[Date Prev][Date Next][Thread Prev][Thread Next]
- Subject: Re: The Lua utf8 library (Was: Issues: Character 160 ...)
- From: Dirk Laurie <dirk.laurie@...>
- Date: Wed, 11 Jul 2018 16:12:14 +0200
2018-07-11 15:10 GMT+02:00 Hisham <firstname.lastname@example.org>:
> On 11 July 2018 at 03:43, Dirk Laurie <email@example.com> wrote:
>> There is an obvious analogy between codons and characters,already
>> exploited in the names of the functions utf8.char and utf8.len. The
>> analogy defines what the (presently non-existent) functions utf8.find,
>> utf8.sub, utf8.match, utf8.reverse, utf8.rep, utf8.gsub and
>> utf8.gmatch should mean.
> A few years ago I went through the exercise of reworking the core
> pattern matching function of the Lua string library (which powers
> string.match, string.gsub, string.gmatch) to work on UTF-8 codepoints
> instead of bytes. My goal was to see if it was a small enough addition
> to have a shot at being asked for inclusion in the library. I believe
> I did get it working, if my memory serves me right.

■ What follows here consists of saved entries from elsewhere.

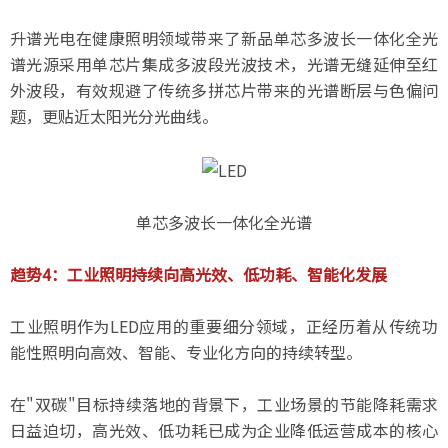
升谱光电在健康照明领域带来了新品单芯多波长一体化全光
谱光源采用单芯片集成多波段光波技术，光谱无缝延伸至红
外波段，有效规避了传统多拼芯片带来的光谱断层与色偏问
题，更贴近太阳光分光曲线。
单芯多波长一体化全光谱
趋势4：工业照明持续向高光效、低功耗、智能化发展
工业照明作为LED应用的重要细分领域，正经历着从传统功
能性照明向高效、智能、专业化方向的持续转型。
在"双碳"目标持续落地的背景下，工业场景的节能降耗需求
日益迫切，高光效、低功耗已成为企业降低运营成本的核心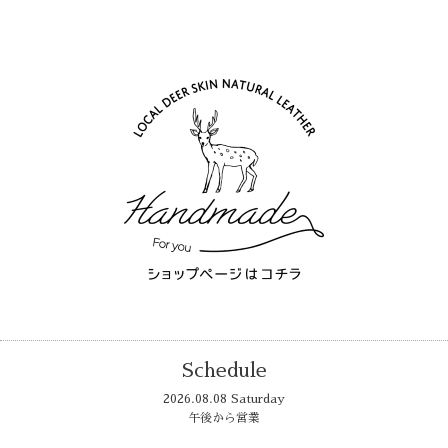
Schedule
2026.08.08 Saturday
午後から営業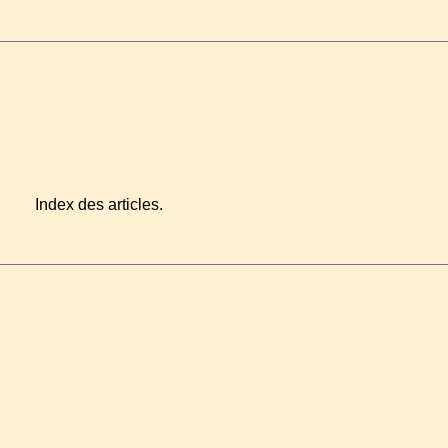
Index des articles.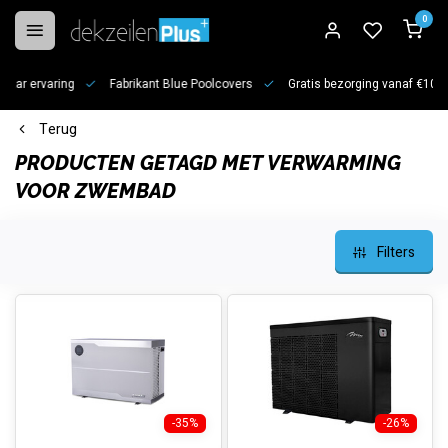
0
jaar ervaring
Fabrikant Blue Poolcovers
Gratis bezorging vanaf €100
Terug
PRODUCTEN GETAGD MET VERWARMING
VOOR ZWEMBAD
Filters
-35%
-26%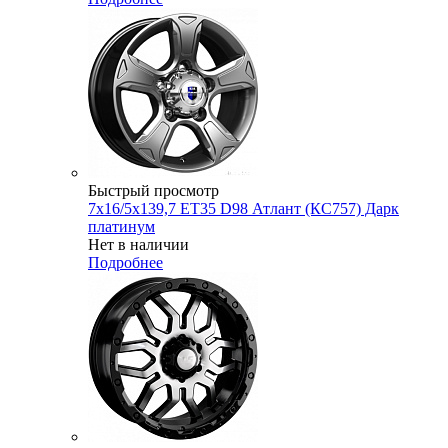
Быстрый просмотр
7x16/5x139,7 ET35 D98 Атлант (КС757) Дарк
платинум
Нет в наличии
Подробнее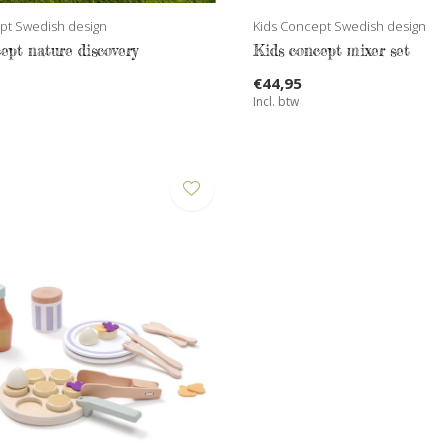
pt Swedish design
Kids Concept Swedish design
ept nature discovery
Kids concept mixer set
€44,95
Incl. btw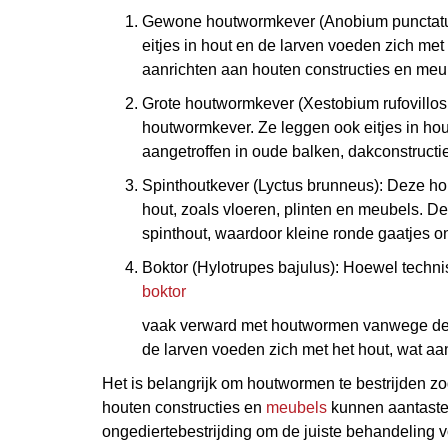
Gewone houtwormkever (Anobium punctatum
eitjes in hout en de larven voeden zich met
aanrichten aan houten constructies en meu
Grote houtwormkever (Xestobium rufovillo
houtwormkever. Ze leggen ook eitjes in ho
aangetroffen in oude balken, dakconstructi
Spinthoutkever (Lyctus brunneus): Deze h
hout, zoals vloeren, plinten en meubels. De
spinthout, waardoor kleine ronde gaatjes o
Boktor (Hylotrupes bajulus): Hoewel techn
boktor
vaak verward met houtwormen vanwege de ge
de larven voeden zich met het hout, wat aa
Het is belangrijk om houtwormen te bestrijden zod
houten constructies en
meubels
kunnen aantaste
ongediertebestrijding om de juiste behandeling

Patch follows
> In the end, what turned me off about the idea was that the predefined
> character classes such as %a and %d would be either unavailable or
> misleading/incompatible — they couldn't be Unicode-based because we're
> not supporting Unicode (just UTF-8), but they aren't ASCII-based
> either, because the ones in string.match are affected by setlocale.
> Ultimately, the problem is: you would expect utf8.match("name:
> %a*%d+", "name: Hélène123") to work, but that doesn't seem feasible to
> do without adding Unicode knowledge.
I would not like to tamper with existing classes, but one could introduce
definable character classes, almost like having a metatable for patterns.
Suppose we had this function:
lc is a character class not currently defined e.g. "%y"
test(str) is a function that returns the matching substring if str
starts with a substring of that class,yes, otherwise nil
Then the user can add whatever Unicode knowledge is needed